The univariate analysis, as performed by the authors, led to 6 variables as potentially good predictors (P < .1) to be further investigated. The authors used multivariate analysis with stepwise elimination of irrelevant variables. For DCI, the analysis identified BMI and maximum velocity on TCD as the only significant (P < .05) predictors. Here, again, no correction for multiple testing was applied. Considering that the P-value for BMI (.03) is relatively close to the chosen significance level, this implies that the apparent significance of BMI could have been due to statistical noise in the data. From that perspective, the lack of association between BMI and poor outcome is less surprising. For the delayed cerebral infarction, the BMI’s P-value (.008) seems to be robust against effects of multiple testing, but, due to above mentioned issues in the univariate analysis, it is questionable whether it should have reached the multivariate analysis at all. It is known that screening procedures are prone to misidentifying significant variables if no correction is applied.3
Furthermore, to interpret the results correctly and without bias, the modeling methodology and presentation could be more accurate.4 The present manuscript does not provide an overall performance measure. The concordance (or c) statistic is a measure for discriminative ability.5 To assess goodness of fit, a different procedure—eg, the Hosmer–Lemeshow test6—should be used. Also, the model results are likely overestimated since no correction for optimism is performed. In other words, the model is likely to perform worse on the population than on the sample used for its generation. To create more stable model results, internal validation, eg, by bootstrapping, is highly recommended.7
To summarize: Based on the published data and their statistical analysis, we find that an association between BMI on the one hand and DCI and delayed cerebral infarction on the other was not sufficiently shown.
The authors have no personal, financial, or institutional interest in any of the drugs, materials, or devices described in this article.
1. Rinaldo L, Rabinstein AA, Lanzino G. Increased body mass index associated with reduced risk of delayed cerebral ischemia and subsequent infarction after aneurysmal subarachnoid hemorrhage.

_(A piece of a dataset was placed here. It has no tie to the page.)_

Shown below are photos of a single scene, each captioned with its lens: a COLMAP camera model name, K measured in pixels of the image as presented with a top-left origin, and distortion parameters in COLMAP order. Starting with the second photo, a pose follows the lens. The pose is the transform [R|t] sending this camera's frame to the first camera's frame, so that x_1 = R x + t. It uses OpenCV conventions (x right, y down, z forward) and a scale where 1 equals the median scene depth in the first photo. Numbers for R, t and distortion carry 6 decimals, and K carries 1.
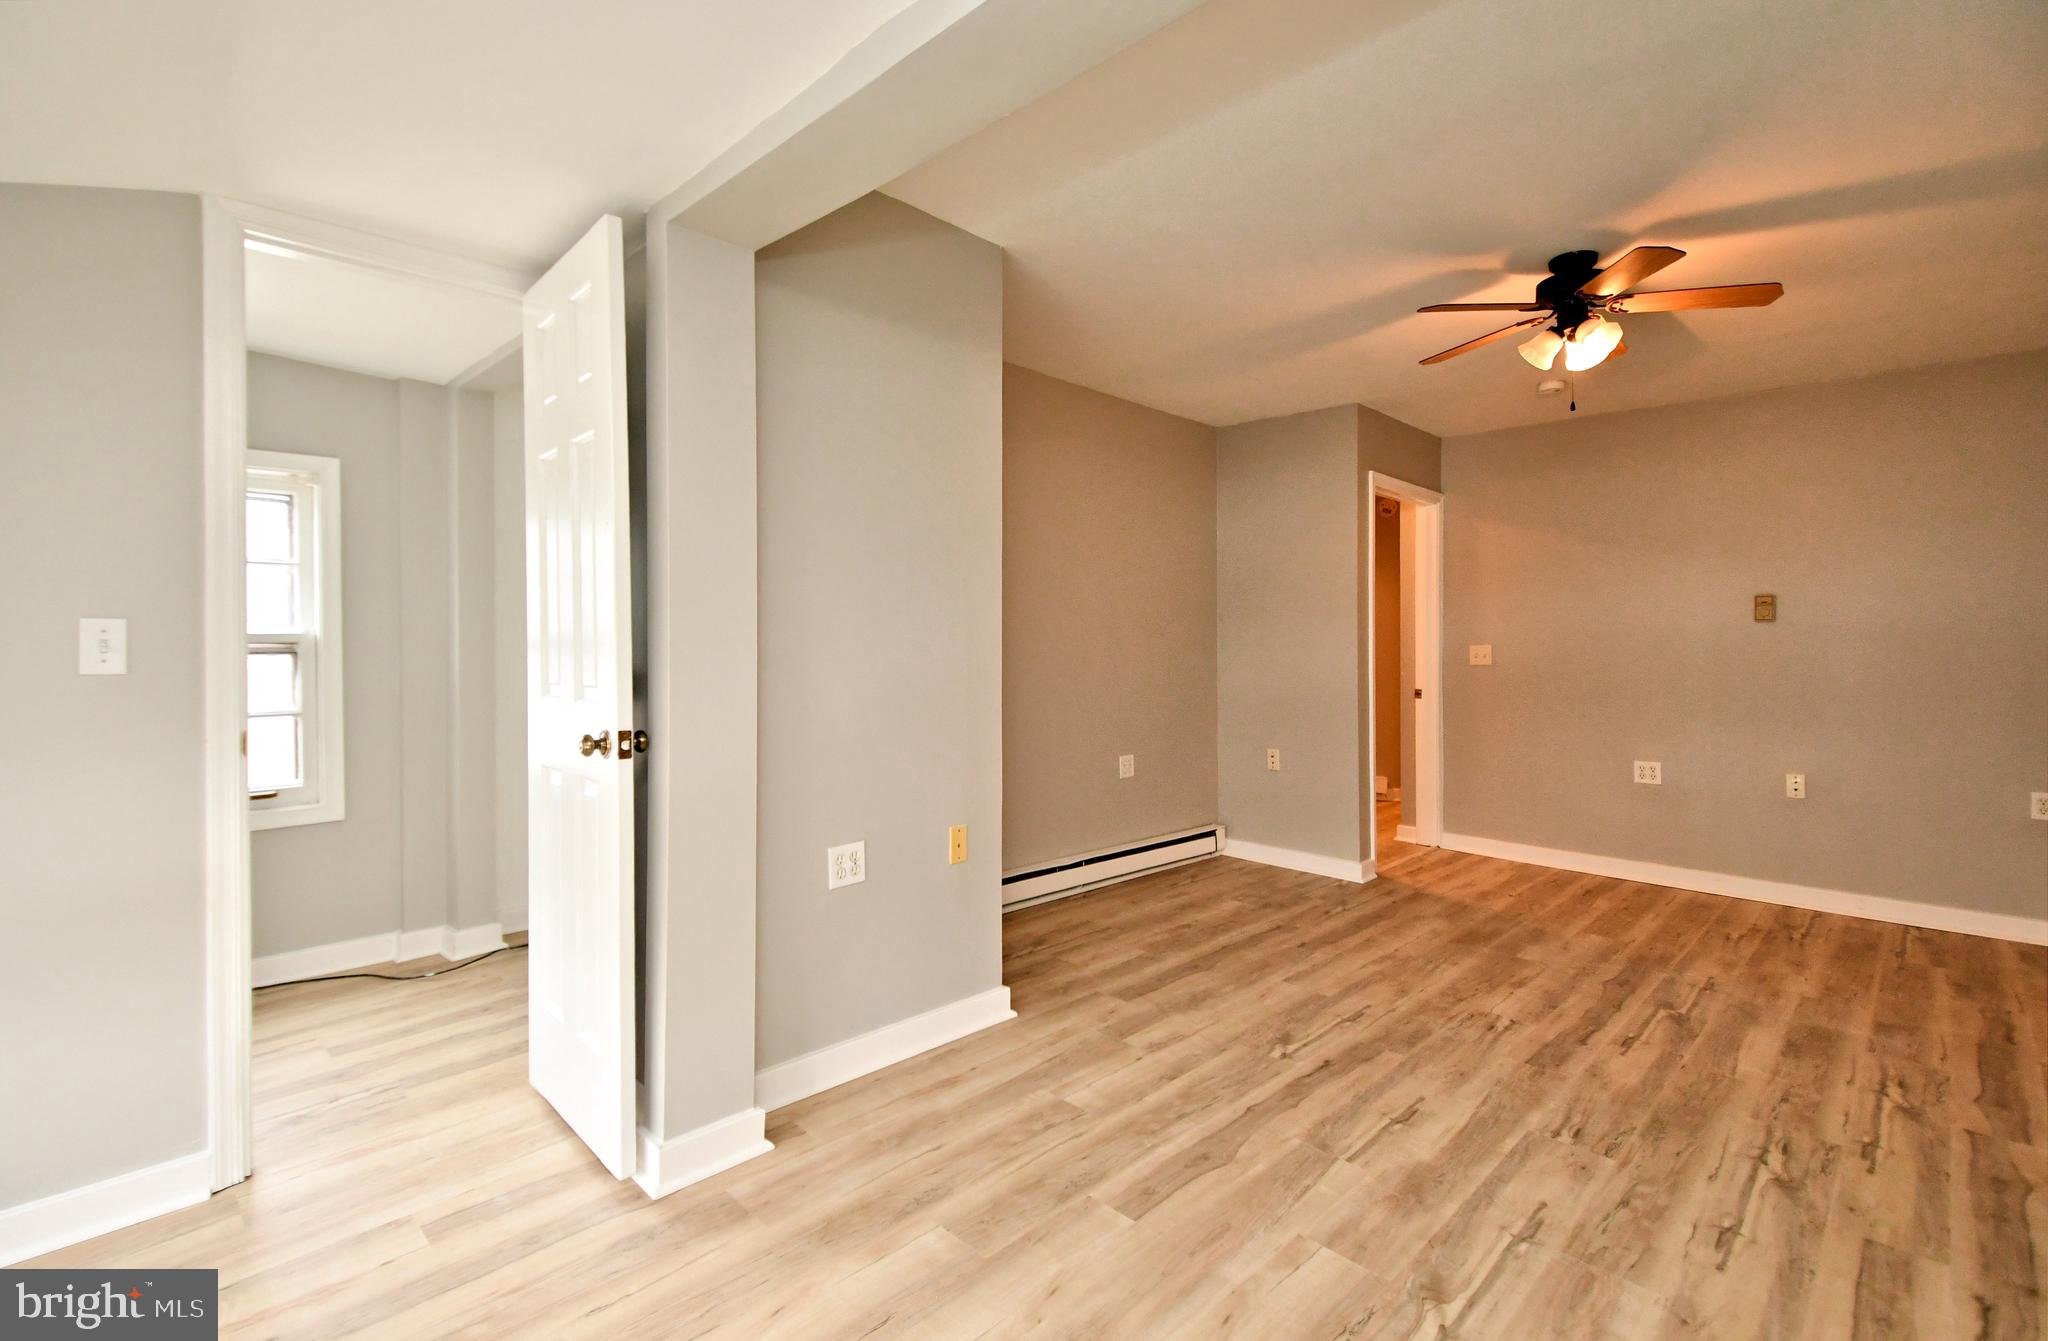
lens RADIAL K [[921.1, 0, 955.0], [0, 921.1, 619.2], [0, 0, 1]] dist [-0.012937, -0.000590]
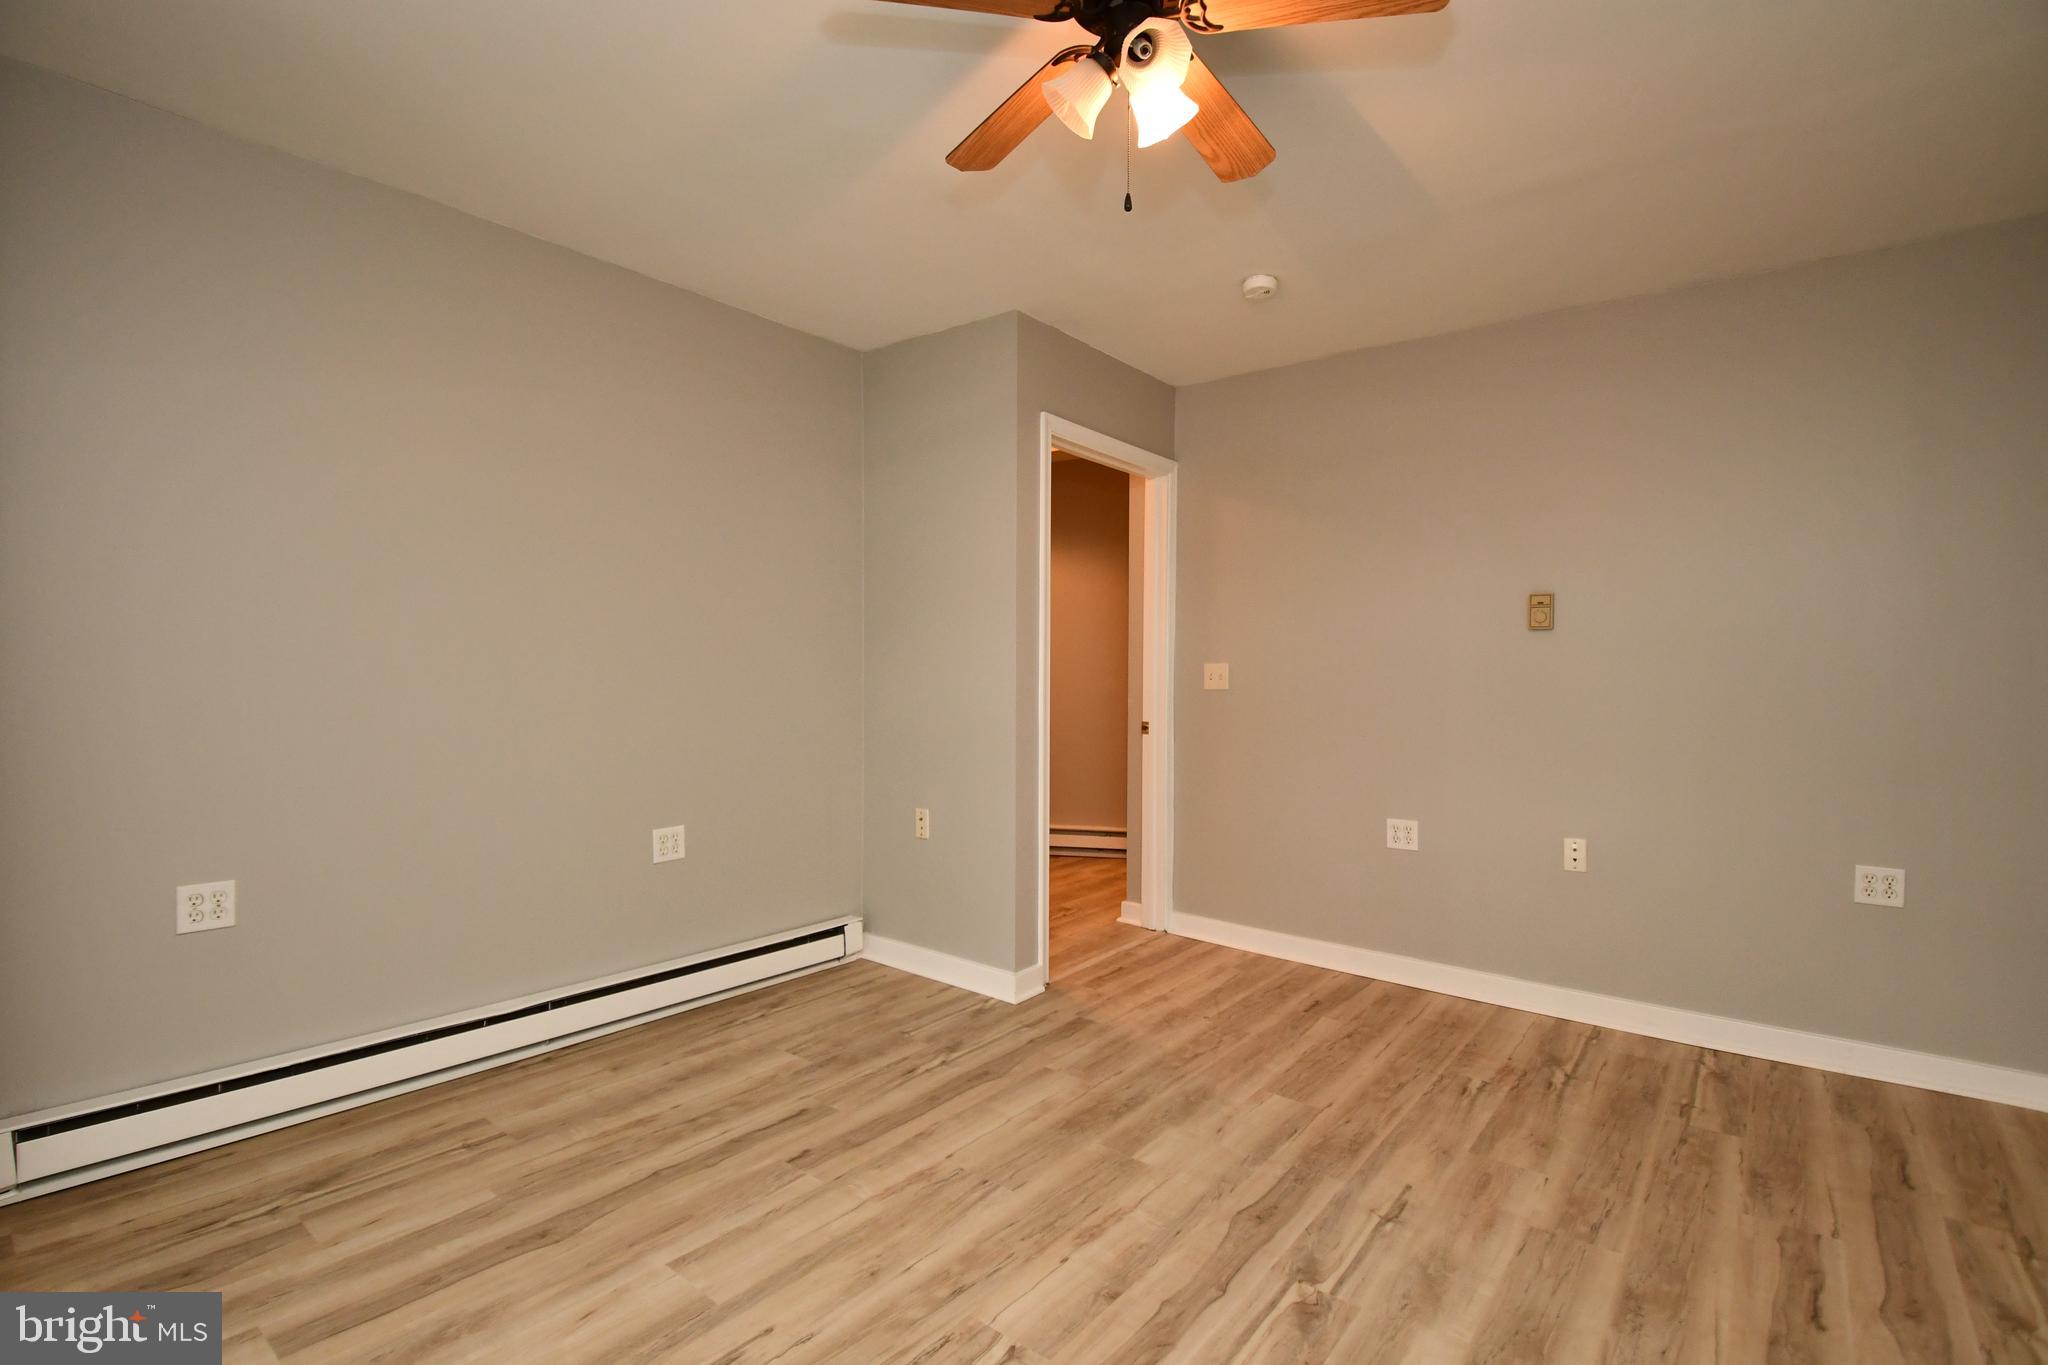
lens RADIAL K [[953.1, 0, 1033.5], [0, 953.1, 661.8], [0, 0, 1]] dist [0.018404, -0.024263]
pose [[0.986600, 0.003030, 0.163129, 0.485537], [-0.005905, 0.999836, 0.017145, 0.023789], [-0.163050, -0.017879, 0.986456, 0.415025]]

Neurosurgery. published online ahead of print: April 4, 2018. (doi: 10.1093/neuros/nyy104).
2. Brown CD, Higgins M, Donato KA, et al. Body mass index and the prevalence of hypertension and dyslipidemia. Obes Res. 2000;8(9):605–619.

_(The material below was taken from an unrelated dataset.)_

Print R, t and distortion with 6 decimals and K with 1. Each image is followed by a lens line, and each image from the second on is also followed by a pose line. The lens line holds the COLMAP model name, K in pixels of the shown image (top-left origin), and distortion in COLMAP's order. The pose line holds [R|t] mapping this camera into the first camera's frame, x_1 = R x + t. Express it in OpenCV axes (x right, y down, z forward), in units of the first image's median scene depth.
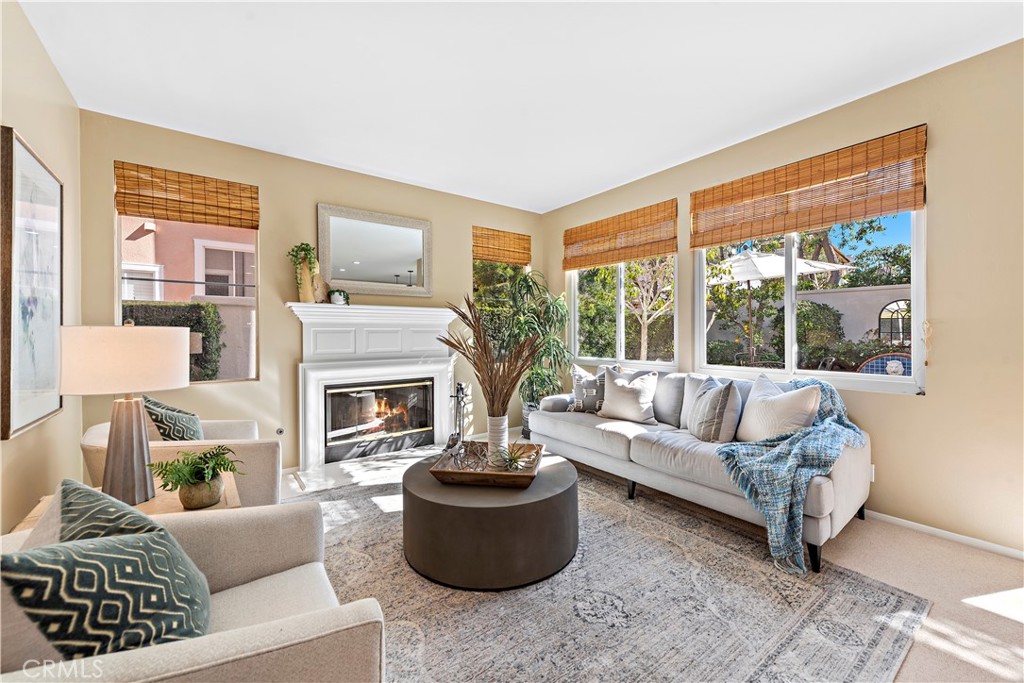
lens RADIAL K [[408.1, 0, 510.8], [0, 408.1, 334.4], [0, 0, 1]] dist [0.016433, -0.000436]
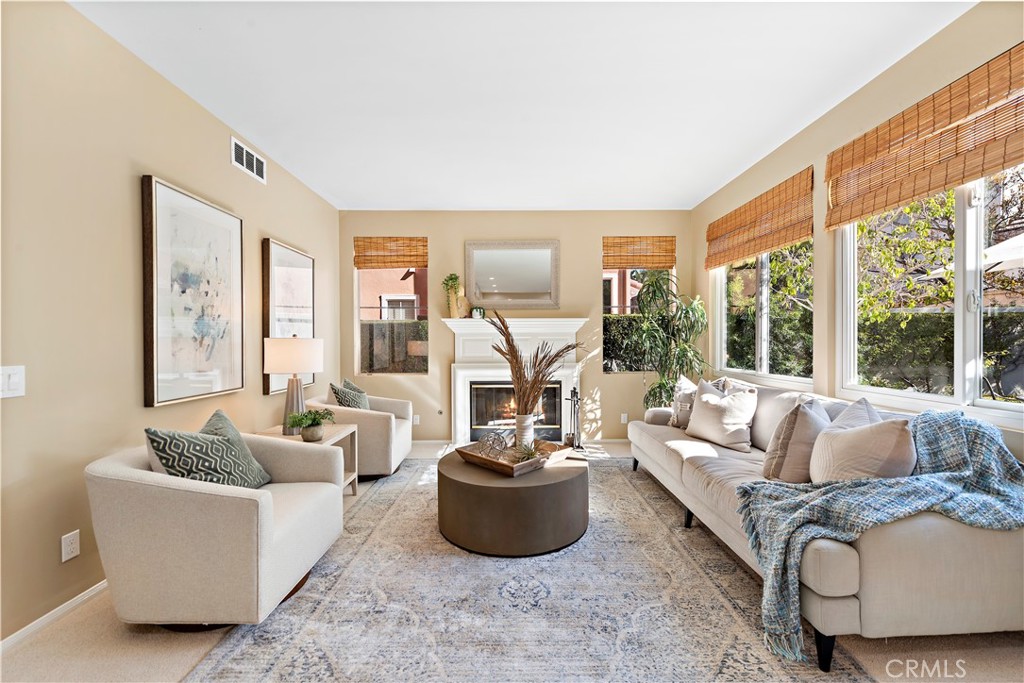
lens RADIAL K [[400.4, 0, 513.6], [0, 400.4, 345.2], [0, 0, 1]] dist [0.023031, -0.006845]
pose [[0.807831, 0.006812, -0.589375, 0.449799], [-0.000985, 0.999947, 0.010206, -0.003294], [0.589414, -0.007664, 0.807795, 0.062866]]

3. Freedman D. A note on screening regression equations. Am Stat. 1983;37(2):152–155.
4. Steyerberg EW. Clinical Prediction Models: a Practical Approach to Development, Validation, and Updating. New York (NY): Springer; 2009.
5. Harrel FE Jr, Lee KL, Califf RM, Pryor DB, Rosati RA. Regression modelling strategies for improved prognostic prediction. Sta. Med.1984;3(2):143–152.
6. Hosmer DW, Lemeshow S. Applied Logistic Regression. 2nd ed.New York (NY):Wiley; 2000.
7. Steyerberg EW, Harrel FE, Borsboom GJJM, Eijkemans MJC, Vergouwe Y, Habbema JDF. Internal validation of predictive models. J. Clin. Epidemiol. 2001;54(8):774–781.